Zirveden bir gün önce 22 Mayıs’ta “2 Film Birden” oturumunda, sınırlı katılımcıyla Tràn Anh Hùng’un yönetmenliğini üstlendiği Şeflerin Aşkı (LA PASSION DE DODIN BOUFFANT) ve Metin Çavuş’un yönetmenliğindeki reBuilding PALANGA filmi gösterimi yapıldı. Cannes ve San Sebastian Film Festivali’den ödüllerle dönen Şeflerin Aşkı filminde pişen yemeklerden esinlenerek Le Cordon Blue öğrencileri tarafından hazırlanan özel bir menü ikram edildi.
Yönetmen, sanatçı ve çiftçi Kutluğ Ataman’ın ailesinden kalan toprakları yeniden hayata döndürmek için verdiği mücadeleyi anlatan, mimarların, sanat tasarımcılarının katkılarıyla başlatılan projenin 10 yıllık serüvenine odaklanan Metin Çavuş’un reBuilding PALANGA fimi de sinefillere gastronomi ve sinemanın büyülü ilişkisini keyifle sundu.
Zirvede dünyadan ve Türkiye’den saygın isimler söz aldı
23 Mayıs’ta açılış konuşmalarının ardından başlayan zirvede, Türkiye’nin ve dünyanın alanlarında yetkin ve önemli isimleri, 3 farklı oturumda gastronomi dünyasının farklı disiplinlerle ilişkisine ışık tuttu.

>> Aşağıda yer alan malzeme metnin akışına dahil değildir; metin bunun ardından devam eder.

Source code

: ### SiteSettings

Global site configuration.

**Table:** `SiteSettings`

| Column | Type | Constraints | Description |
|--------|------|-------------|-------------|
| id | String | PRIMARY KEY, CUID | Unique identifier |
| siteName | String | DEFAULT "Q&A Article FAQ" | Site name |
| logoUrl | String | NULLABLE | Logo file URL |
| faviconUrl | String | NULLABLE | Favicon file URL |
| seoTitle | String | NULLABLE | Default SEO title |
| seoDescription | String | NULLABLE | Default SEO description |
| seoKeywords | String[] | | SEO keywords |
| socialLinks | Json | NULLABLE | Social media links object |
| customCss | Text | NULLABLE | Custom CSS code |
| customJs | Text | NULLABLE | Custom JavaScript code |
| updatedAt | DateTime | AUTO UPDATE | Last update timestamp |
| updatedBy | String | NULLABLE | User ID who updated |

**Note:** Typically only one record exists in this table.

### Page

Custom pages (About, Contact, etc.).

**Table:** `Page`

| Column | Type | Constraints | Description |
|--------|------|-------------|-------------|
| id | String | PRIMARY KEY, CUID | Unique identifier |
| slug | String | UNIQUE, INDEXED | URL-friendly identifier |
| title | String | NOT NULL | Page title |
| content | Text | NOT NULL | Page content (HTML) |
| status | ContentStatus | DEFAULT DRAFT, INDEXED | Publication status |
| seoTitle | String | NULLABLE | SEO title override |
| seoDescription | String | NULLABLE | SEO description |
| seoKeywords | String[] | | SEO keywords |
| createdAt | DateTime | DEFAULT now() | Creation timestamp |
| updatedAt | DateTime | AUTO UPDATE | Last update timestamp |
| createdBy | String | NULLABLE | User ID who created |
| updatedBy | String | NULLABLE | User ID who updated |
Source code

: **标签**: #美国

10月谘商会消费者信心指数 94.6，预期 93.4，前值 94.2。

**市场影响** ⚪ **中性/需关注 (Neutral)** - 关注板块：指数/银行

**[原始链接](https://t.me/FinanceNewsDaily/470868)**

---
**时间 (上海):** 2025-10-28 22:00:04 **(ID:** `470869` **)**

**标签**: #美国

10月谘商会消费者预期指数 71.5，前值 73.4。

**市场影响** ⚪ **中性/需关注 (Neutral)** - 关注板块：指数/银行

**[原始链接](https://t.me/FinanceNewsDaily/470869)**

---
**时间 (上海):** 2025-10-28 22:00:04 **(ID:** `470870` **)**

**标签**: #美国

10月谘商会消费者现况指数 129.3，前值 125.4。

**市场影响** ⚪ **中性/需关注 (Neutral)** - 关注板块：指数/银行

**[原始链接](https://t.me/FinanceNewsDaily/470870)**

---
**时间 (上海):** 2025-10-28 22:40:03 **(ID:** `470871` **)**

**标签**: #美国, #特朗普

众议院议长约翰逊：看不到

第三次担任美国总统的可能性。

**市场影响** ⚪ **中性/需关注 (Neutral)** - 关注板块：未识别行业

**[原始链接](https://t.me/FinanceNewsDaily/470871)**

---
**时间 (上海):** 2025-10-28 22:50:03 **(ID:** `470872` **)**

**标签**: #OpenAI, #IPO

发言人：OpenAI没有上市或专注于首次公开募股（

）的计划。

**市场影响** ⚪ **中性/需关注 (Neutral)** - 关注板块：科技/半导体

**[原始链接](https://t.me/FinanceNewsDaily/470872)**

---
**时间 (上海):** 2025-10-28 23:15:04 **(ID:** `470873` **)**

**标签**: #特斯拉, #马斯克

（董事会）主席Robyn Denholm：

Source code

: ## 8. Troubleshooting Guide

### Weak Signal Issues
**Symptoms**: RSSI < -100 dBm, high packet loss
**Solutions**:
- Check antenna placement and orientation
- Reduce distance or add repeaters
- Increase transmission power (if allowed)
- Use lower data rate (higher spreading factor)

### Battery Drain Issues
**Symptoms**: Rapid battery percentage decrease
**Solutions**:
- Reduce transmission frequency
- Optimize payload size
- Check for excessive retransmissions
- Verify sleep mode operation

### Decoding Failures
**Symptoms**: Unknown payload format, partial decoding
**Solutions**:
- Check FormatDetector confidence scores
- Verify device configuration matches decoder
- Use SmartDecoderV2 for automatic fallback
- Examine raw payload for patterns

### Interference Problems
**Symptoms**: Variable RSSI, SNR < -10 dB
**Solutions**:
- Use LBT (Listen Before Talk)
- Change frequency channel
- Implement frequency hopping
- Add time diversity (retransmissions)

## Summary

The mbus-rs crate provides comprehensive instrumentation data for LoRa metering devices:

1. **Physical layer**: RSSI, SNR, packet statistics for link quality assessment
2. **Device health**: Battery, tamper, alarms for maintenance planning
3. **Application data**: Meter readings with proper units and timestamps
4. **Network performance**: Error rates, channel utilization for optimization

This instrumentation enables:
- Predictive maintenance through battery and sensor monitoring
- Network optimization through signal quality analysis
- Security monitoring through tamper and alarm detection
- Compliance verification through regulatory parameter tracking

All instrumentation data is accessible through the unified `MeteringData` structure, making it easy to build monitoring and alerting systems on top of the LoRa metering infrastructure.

Prof İlber Ortaylı, Kamuoyu Araştırmacısı Bekir Ağırdır, Macaristan İstanbul Başkonsolosu Attila Pinter, Deneysel Psikolog Prof. Charles Spence, Nedim Gürsel, Akdeniz Koruma Derneği Kurucusu Zafer Kızılkaya, World Food Travel Genel Müdürü Erik Wolf, Idecon Idea & Congress Kurucusu ve Ajans Başkanı Yaprak Yapsan, Buğday Ekolojik Yaşamı Destekleme Derneği Başkanı Leyla Aslan, Akademisyen ve Nenha.org kurucusu Anna Beylunioğlu, Migros İhracat-İthalat Direktörü Cavit Metin, Mimar ve Ortak Akıl Antakya oluşumunda Murat Tabanlıoğlu, Kreatif Direktör, Moda Yazarı, Oyuncu Ece Sükan, PlumeMag Kurusucu Bihter Ayyıldız, Orkestra şefi Cem Mansur, Neolokal Restaurant şefi ve ortağı Maksut Aşkar, Maçakızı Otel Kurucu Ortağı Sahir Erozan, Turizm Operasyon ve Geliştirme (TGA) Genel Müdür Yardımcısı Dr. Elif Balcı Fisunoğlu, T.C. Kültür ve Turizm Bakanlığı Sinema Genel Müdürü Birol Güven, Yapımcı Timur Savcı, Senarist-Yönetmen Yüksel Aksu, Endüstriyel Tasarımcı Sibel Kutlusoy, Sanatçı-yönetmen ve Çiftçi Kutluğ Ataman, Gastropay & Gastroclub Kurucu Ortağı Gizem Ortal Kutman, Visa Türkiye Pazarlama Direktörü Ülkü Yüksel, İBB İstanbul Senin Uygulaması Direktörü Erdal Büyükbaş, Sapor İstanbul Kurucusu Tuba Şatana, Bloomberg HT Tarım Editörü İrfan Donat, Tanışık Danışmanlık Şirket Sahibi & 27. Dönem Tarım Bakan Yardımcısı Ayşin Işık Gence, Yeni Çiftci Platformu Kurucu Başkanı Emrah İnce, İngiliz Keane Grup İş Geliştirme Direktörü Tina Blackmon, Yiyecek ve İçecek Master Planlama, Stratejiler ve Deneyimler Geliştirme Eliott Kalensky, Sanat Tarihçisi Frederique Desbuissons, Sanatçı, Şef Tunca, Lorem İpsum kurucusu Gloria Rodriguez, Eat Spain Up Projesi Eş Başkanı Luis Miguel, Karaköy Güllüoğlu Genel Müdürü Murat Güllü, Türkiye’nin Miras Bağları Kurucu Üyesi Sabiha Apaydın Gönenli ve Türkiye’nin Miras Bağları Kurucu Üyesi Gözdem Gürbüzatik, konuşmalarıyla zirveye değer kattılar.
4.Global GastroEkonomi Zirvesi, İstanbul başta olmak üzere tüm Türkiye’den ve de yurt dışından ilgiyle takip edildi.